Case ID: conn-supp_22/html/0332-01.html
Source: Caselaw Access Project
Author: {"author": "FitzGerald, J.", "license": "Public Domain", "url": "https://static.case.law/"}
Date Created: 2024-08-24T03:29:51.129683

Marie S. Duell v. John Coyle et al.
    Superior Court New Haven County at New Haven
    File No. 94591
    Memorandum filed March 22, 1961
    
      Edward B. Fitzgerald, of New Haven, for the plaintiff.
    
      Edward T. Blair, of New Haven, for the defendants.
   FitzGerald, J.

In this action, the plaintiff is seeking to recover damages of the defendants as the owners and keepers of a dog alleged to have bitten her as she was attempting to stop a fight in progress between their dog and her own dog. As drawn, the allegations of the complaint are designed to bring the alleged cause of action against the defendants under the statute which is presently § 22-357 of the General Statutes.

By way of special defense, the defendants plead as follows: “If the plaintiff suffered any injury, loss or damage, the same was caused by her own act in attempting to intervene in a dog fight when she knew or should have known that to do so was likely to result in injury, and in so doing she assumed the risk of injury from said act.” To this defense the plaintiff demurs on the ground that it is not a properly pleaded special defense to the cause of action alleged.

In the Connecticut law, there is a distinction between contributory negligence as a defense and the assumption of risk as a defense. L’Heureux v. Hurley, 117 Conn. 347, 353. Apart from a plaintiff’s own conduct within the statutory limitations, contributory negligence, “in the broad sense of that term, is not a defense to an action brought under” § 22-357. McCarthy v. Daunis, 117 Conn. 307, 310, and cases cited. In Schonwald v. Tapp, 142 Conn. 719, our Supreme Court was afforded an opportunity to adopt the view of some jurisdictions that the doctrine of the assumption of risk is a bar to recovery in an action under statutes somewhat similar to the Connecticut statute. It avoided doing so and upheld a defendant’s judgment on other grounds. Said the court (p. 722): “The statute creates a cause of action that did not exist at common law.

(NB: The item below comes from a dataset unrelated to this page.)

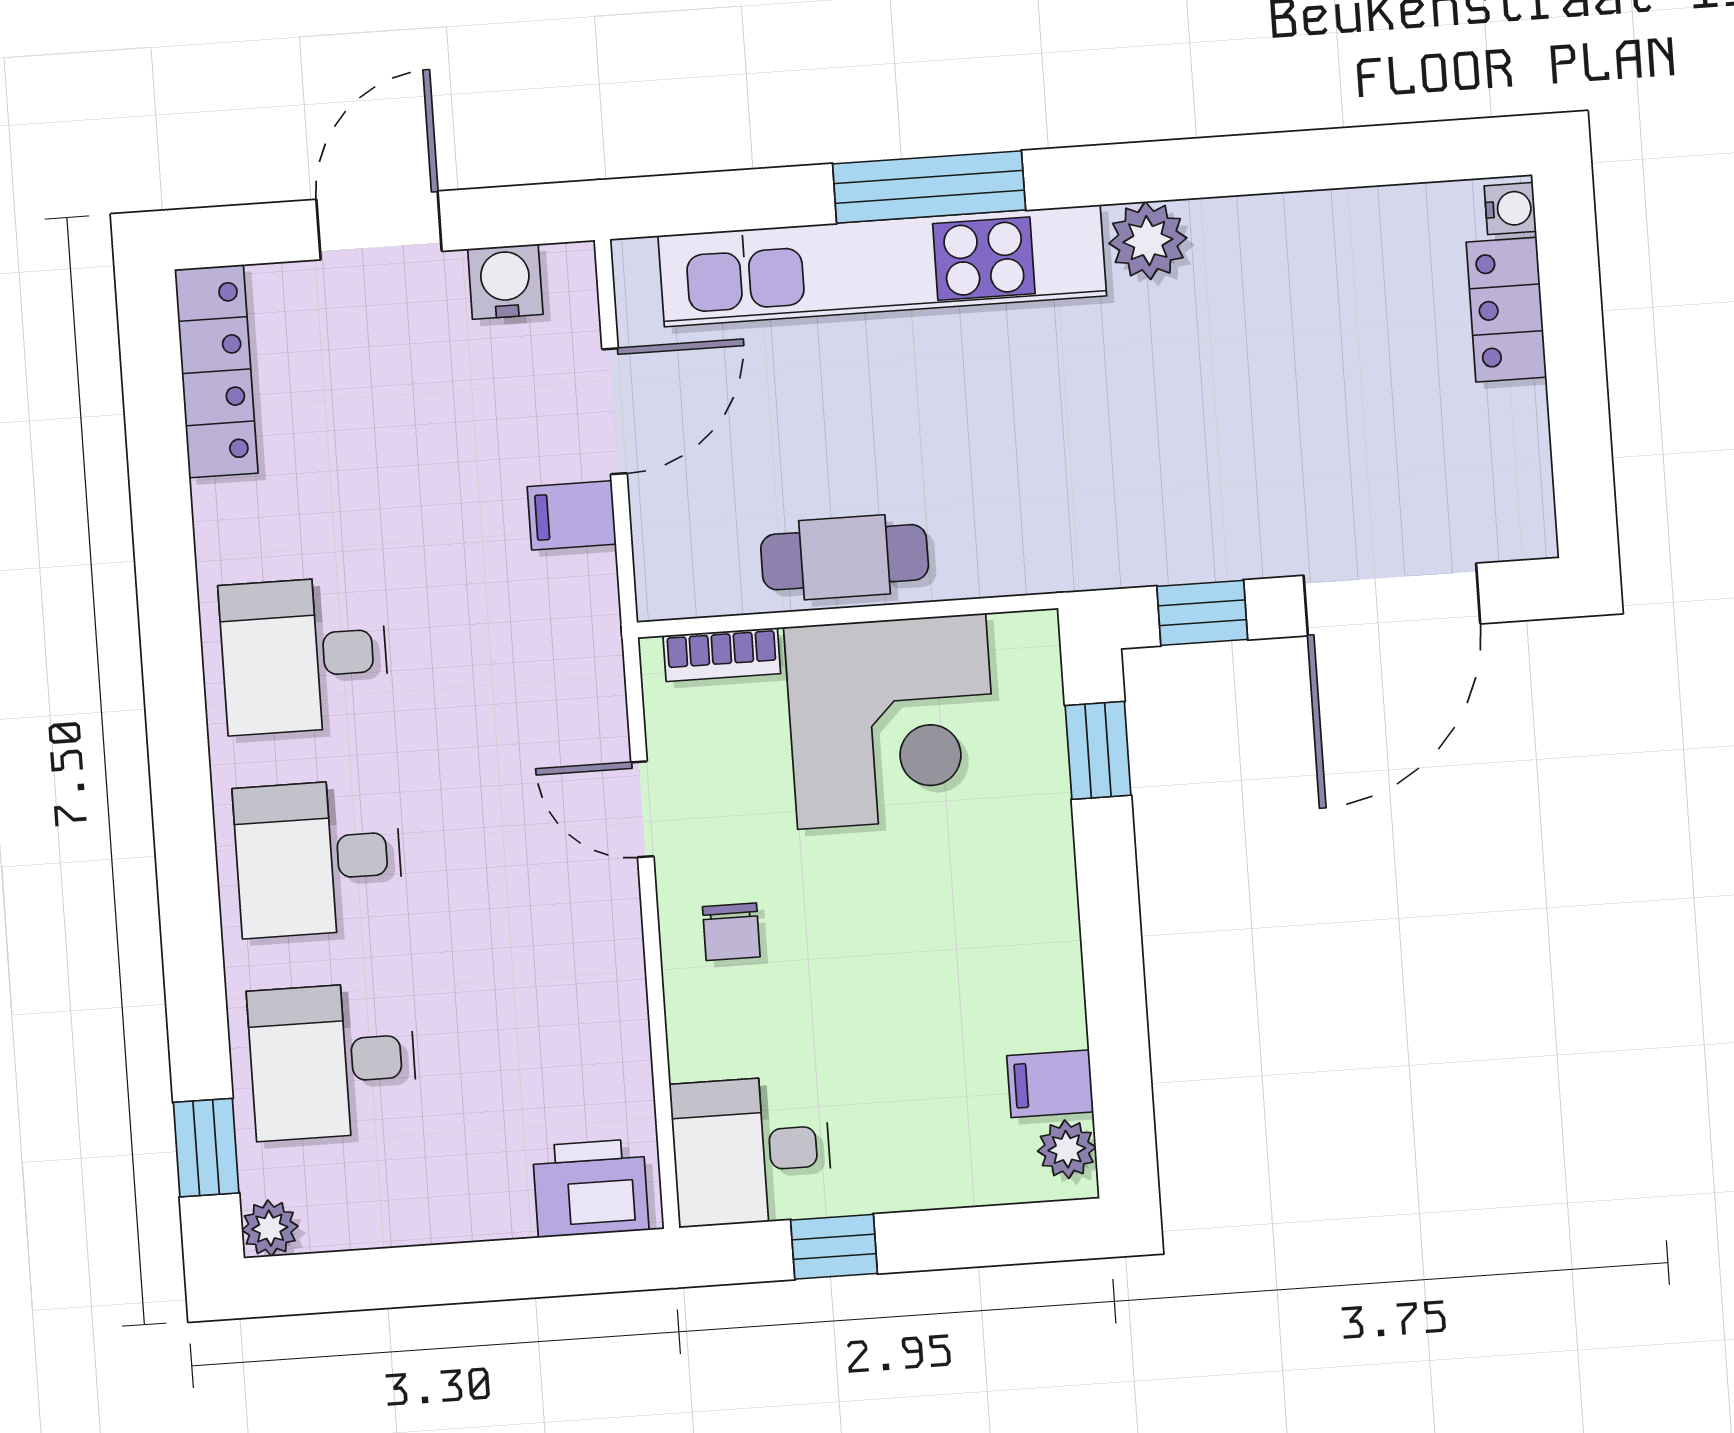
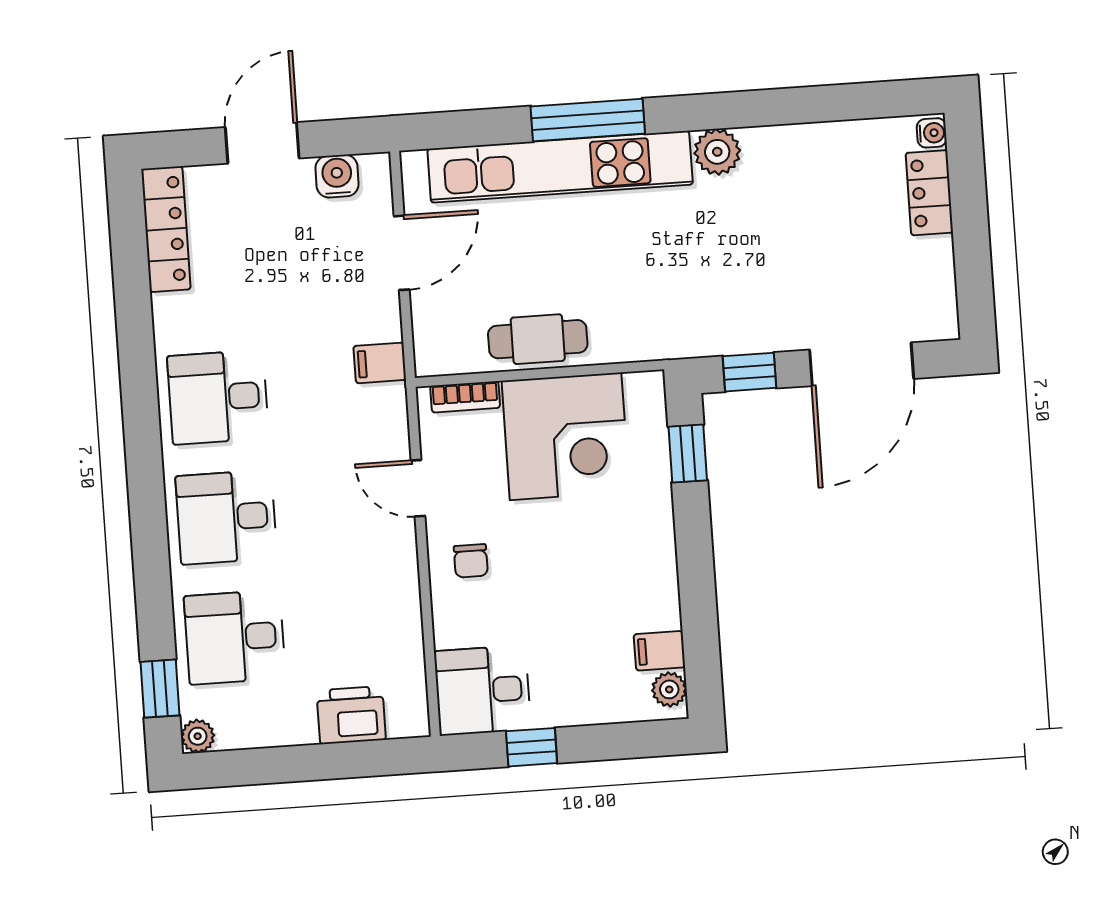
filing cabinet: (572, 515) -> (380, 363), moved
printer: (591, 1188) -> (351, 715), moved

To recover under it, a plaintiff must bring himself clearly within its provisions. ... In each case, therefore, the trier must decide as a question of fact whether the conduct of the plaintiff toward the dog was of such a nature that it would naturally incite a dog to retaliation and, if so, whether the conduct was improper in that it was not justified under all the circumstances of the case.” The practical effect of the decision in the Schonwald case is that a plaintiff who brings an action under the statute must allege the statutory requirements relating to liability. Here, the plaintiff has conformed to all required allegations. Whether she can prove them is of course another matter.

It is the considered opinion of the court that the special defense has no place in this action, which is brought under the statute. This does not mean that the plaintiff’s own conduct in respect to the dog is not of importance. It is of prime importance, as is indicated by the approach to the problem by the Supreme Court in the Schonwald case, supra, which differed in part from that of the trial court whose judgment for the defendant was affirmed on appeal. The burden of establishing the requirements for a recovery under the statute is upon the plaintiff. The subject of the pleaded special defense would add nothing to the case from the defendants’ standpoint except confusion at the trial as to burden of proof between the plaintiff on the one hand and the defendants on the other.

The differences between an action at common law for damage caused by a dog and the statutory extension of that liability in Connecticut, with increased limitations thereon by amendments over the years, were reviewed by Chief Justice Brown in Verrilli v. Damilowski, 140 Conn. 358, 360. A note in 66 A.L.R.2d 916, 957, states that assumption of risk was excluded as a defense in the appellate ruling in Schonwald v. Tapp, supra. As appears from the language already quoted from that opinion, the plaintiff, to effect a recovery under the statute, must satisfy the trier in regard to his own conduct, circumscribed by the limitations imposed by the statute. This can only be determined from the circumstances revealed by the evidence at the trial, with the burden of proof placed on the plaintiff.

In view of the foregoing, the plaintiff’s interposed demurrer to the pleaded special defense of the defendants is sustained.